Exercise goal: The line containing "Felhalmozási célú támogatások, 3.: 150000000" and every line after it to the end of the records: set those down exactly, without any pictures.

### Data to use

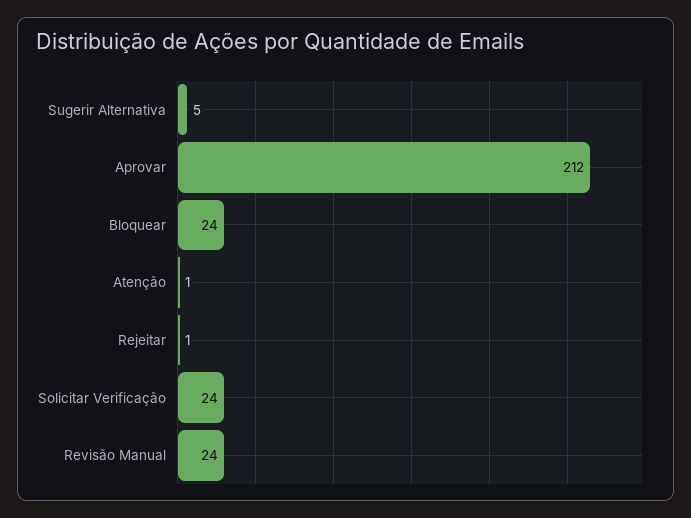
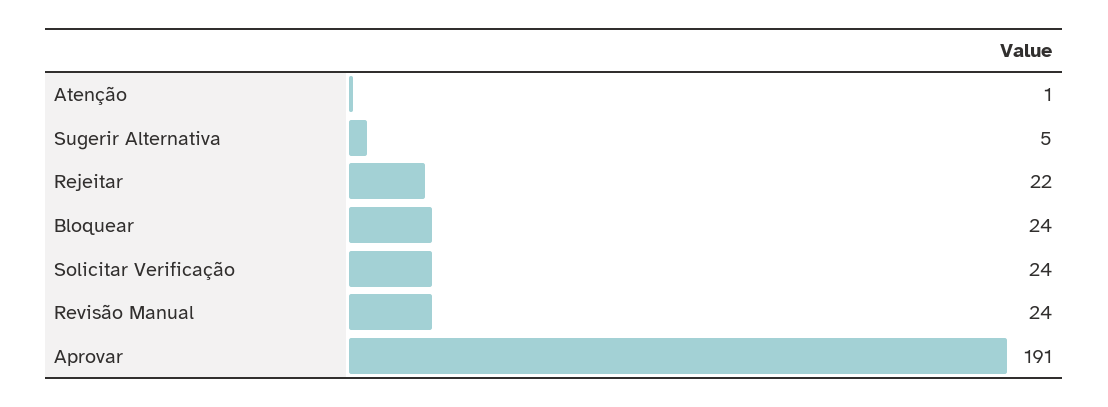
Aprovar: 212 -> 191
Rejeitar: 1 -> 22

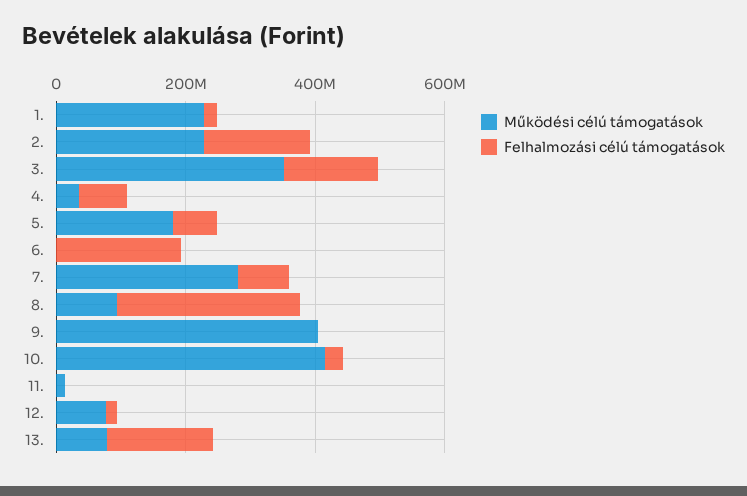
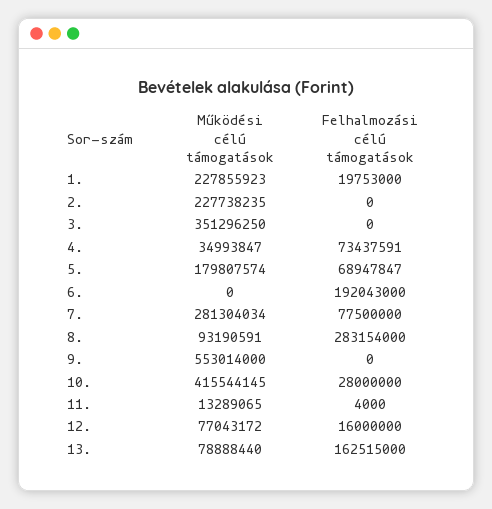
Felhalmozási célú támogatások, 2.: 150000000 -> 0
Felhalmozási célú támogatások, 3.: 150000000 -> 0
Működési célú támogatások, 9.: 400000000 -> 553014000

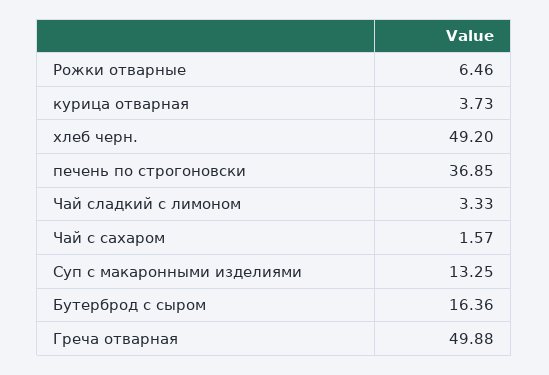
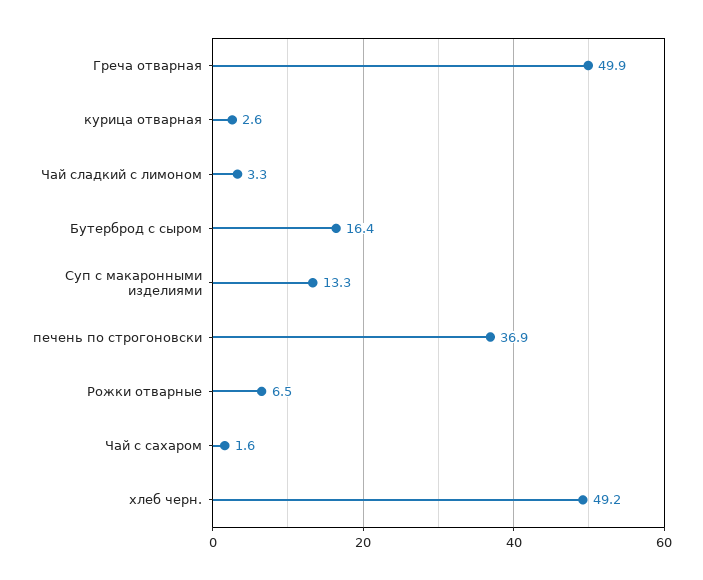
курица отварная: 3.73 -> 2.6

######

Solution for this exercise:
Felhalmozási célú támogatások, 3.: 150000000 -> 0
Működési célú támogatások, 9.: 400000000 -> 553014000

курица отварная: 3.73 -> 2.6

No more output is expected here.